I’ve always been a fan of “oldies’’ music. The kind of music I have always thought of as “oldies” was the Beach Boys, Elvis and maybe up to the Beatles.

Now, think of a group that plays real blasts from the past. I’m talking the 15th Century.

“We think of Bach as modern music,” said Adam Gilbert, director of early music at the Thornton School of Music at USC. He was referring to Johann Sebastian Bach, one of the giants of classical music, who lived from 1685-1750.

Gilbert and his wife Rotem, also a professor at the school, have created a siren’s song so sweet that their entire group of musicians, called Ciaramella, have all moved to South Pasadena.

The professional players are also either professors, have doctorates in early music or are pursuing their Ph.D.s in musicology at USC. That’s a lot of talent and knowledge in early music located in one zip code.

Two pipers piping: Adam Gilbert and Rotem Gilbert.

The Gilberts talk about educational possibilities their children have had; the city environment; and the doctoral and teaching opportunities offered at USC.

So when the Gilberts scheduled a rehearsal at their home last Saturday, over came the group with their shawms (Renaissance oboes); Sackbut (Renaissance trombone); bagpipes; a drum and a variety of recorders. And don’t forget the hurdy-gurdy. It may look like the kind of thing that someone might play with a monkey dancing beside it, but it requires virtuosic skill and a loving touch to make it sing.

Some of the recorders are so big that when the musicians travel, the instruments have to go in rifle containers and be checked at the airport.

The music and the instruments might seem strange at first listen, but all of the players say that they get questions about their music everywhere they go.

The musicians all go to various conferences and do performances for people of all ages. Rotem just got back from performing and teaching in Brazil.

“We work with various kinds of audiences,’’ she said. “We are teaching them as well as playing for and with them.’’

Audiences respond to the look of the instruments and then to the sounds that come from them. That reaction is often: “I like it.’’

Making music the old-fashioned way.

“Even the oldest music is always new again every time it is played or sung,’’ Adam Gilbert said.

The instruments are made according to exact specifications that have been found in manuscripts, using the techniques and materials that are as close as possible to original instruments.

Renaissance composers often added voices to simple popular melodies.

“This music is often on the cusp between composition and improvisation,’’ Adam

Gilbert said. Like his historical counterparts, Gilbert and his colleagues add improvised voices to the old music, so that music of the past becomes a piece that can be played in the future for several players.

If one melody can become two in music, two Renaissance players can become one in life.

Jason Yoshida and Aki Nishiguchi, who both pursue busy careers teaching and performing Renaissance and Baroque music, laughed that they met in an early-music ensemble with Aki playing oboe and Jason playing the lute.

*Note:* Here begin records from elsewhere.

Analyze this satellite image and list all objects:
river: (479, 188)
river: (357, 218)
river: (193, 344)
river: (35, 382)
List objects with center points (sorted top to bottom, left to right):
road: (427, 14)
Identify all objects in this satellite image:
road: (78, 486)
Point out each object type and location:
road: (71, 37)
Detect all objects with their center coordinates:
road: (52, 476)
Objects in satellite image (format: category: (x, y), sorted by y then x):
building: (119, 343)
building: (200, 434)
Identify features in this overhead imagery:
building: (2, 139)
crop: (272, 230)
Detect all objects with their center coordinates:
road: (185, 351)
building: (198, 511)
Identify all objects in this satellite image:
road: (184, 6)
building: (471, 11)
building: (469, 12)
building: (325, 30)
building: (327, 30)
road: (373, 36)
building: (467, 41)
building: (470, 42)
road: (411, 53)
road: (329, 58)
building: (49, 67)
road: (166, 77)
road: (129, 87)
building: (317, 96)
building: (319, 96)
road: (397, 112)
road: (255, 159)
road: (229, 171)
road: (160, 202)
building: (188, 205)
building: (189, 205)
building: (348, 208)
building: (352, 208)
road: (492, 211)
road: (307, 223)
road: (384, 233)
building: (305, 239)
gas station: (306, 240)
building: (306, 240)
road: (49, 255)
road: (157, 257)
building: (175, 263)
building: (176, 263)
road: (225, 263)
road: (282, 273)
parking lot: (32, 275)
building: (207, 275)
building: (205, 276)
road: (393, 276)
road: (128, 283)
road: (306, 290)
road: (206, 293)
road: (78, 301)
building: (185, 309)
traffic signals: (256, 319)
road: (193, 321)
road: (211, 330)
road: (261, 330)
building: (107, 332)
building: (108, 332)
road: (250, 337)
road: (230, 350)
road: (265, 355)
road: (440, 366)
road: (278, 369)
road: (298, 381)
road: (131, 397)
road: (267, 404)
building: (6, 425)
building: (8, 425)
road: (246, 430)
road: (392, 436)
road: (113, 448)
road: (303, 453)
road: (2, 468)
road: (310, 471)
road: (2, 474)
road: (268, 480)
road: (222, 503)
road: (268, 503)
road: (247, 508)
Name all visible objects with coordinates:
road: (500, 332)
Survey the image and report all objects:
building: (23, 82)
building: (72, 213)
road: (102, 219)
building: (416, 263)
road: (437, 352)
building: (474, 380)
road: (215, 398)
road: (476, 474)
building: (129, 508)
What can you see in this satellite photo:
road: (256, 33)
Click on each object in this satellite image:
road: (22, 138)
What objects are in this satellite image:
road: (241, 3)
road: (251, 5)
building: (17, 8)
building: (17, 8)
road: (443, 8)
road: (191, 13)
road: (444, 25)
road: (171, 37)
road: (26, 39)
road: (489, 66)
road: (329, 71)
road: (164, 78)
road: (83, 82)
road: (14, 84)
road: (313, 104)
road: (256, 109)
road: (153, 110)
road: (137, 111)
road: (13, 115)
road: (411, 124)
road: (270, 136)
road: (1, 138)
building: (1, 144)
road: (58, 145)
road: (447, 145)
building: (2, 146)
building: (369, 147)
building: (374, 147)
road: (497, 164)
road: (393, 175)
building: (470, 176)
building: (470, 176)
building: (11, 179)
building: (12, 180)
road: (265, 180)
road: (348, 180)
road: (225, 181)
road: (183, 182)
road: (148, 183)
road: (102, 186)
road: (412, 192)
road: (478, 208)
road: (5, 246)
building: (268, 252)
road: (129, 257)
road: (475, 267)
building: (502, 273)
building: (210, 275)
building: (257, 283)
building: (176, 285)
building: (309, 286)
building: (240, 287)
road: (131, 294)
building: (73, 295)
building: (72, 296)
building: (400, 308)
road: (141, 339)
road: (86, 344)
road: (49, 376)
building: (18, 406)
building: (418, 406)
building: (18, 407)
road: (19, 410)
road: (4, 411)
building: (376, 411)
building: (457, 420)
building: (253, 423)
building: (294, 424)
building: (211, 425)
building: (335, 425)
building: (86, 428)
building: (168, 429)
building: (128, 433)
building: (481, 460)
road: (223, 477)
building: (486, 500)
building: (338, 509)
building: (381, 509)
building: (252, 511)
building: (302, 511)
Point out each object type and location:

They remember the piece: “Bach’s Orchestral Suite No. 1 in C Major.’’

And how can they forget the person who officiated at their wedding? It was Adam Gilbert.

At an early-music workshop, Adam Bregman discovered the sackbut and met his wife, who plays the viola de Gamba — a bowed string instrument similar to a cello. Bregman performs and teaches sackbut around the country and in Europe.

The Gilberts fell in love while living and playing early-music concerts in New York City.

Adam and Rotem love not only to teach, but also to preach the gospel of early music. The group also gives concerts throughout the year on the USC campus. Those players, along with Malachi Komanoff Bandy, form the group. Bandy also plays viola de Gamba, shawm, bagpipes and numerous other instruments.

Rotem’s enthusiasm not only is reflected in her playing, but also in her persona. She is one of those people who can bring energy into a room just by being there.

I had a wonderful time. I admit to a predisposition to classical music. I wondered how the neighbors might take to more than an hour’s worth of bagpipes, drums and recorders.

“Oh, we have a lot of garage bands in our neighborhood,’’ Adam Gilbert laughed.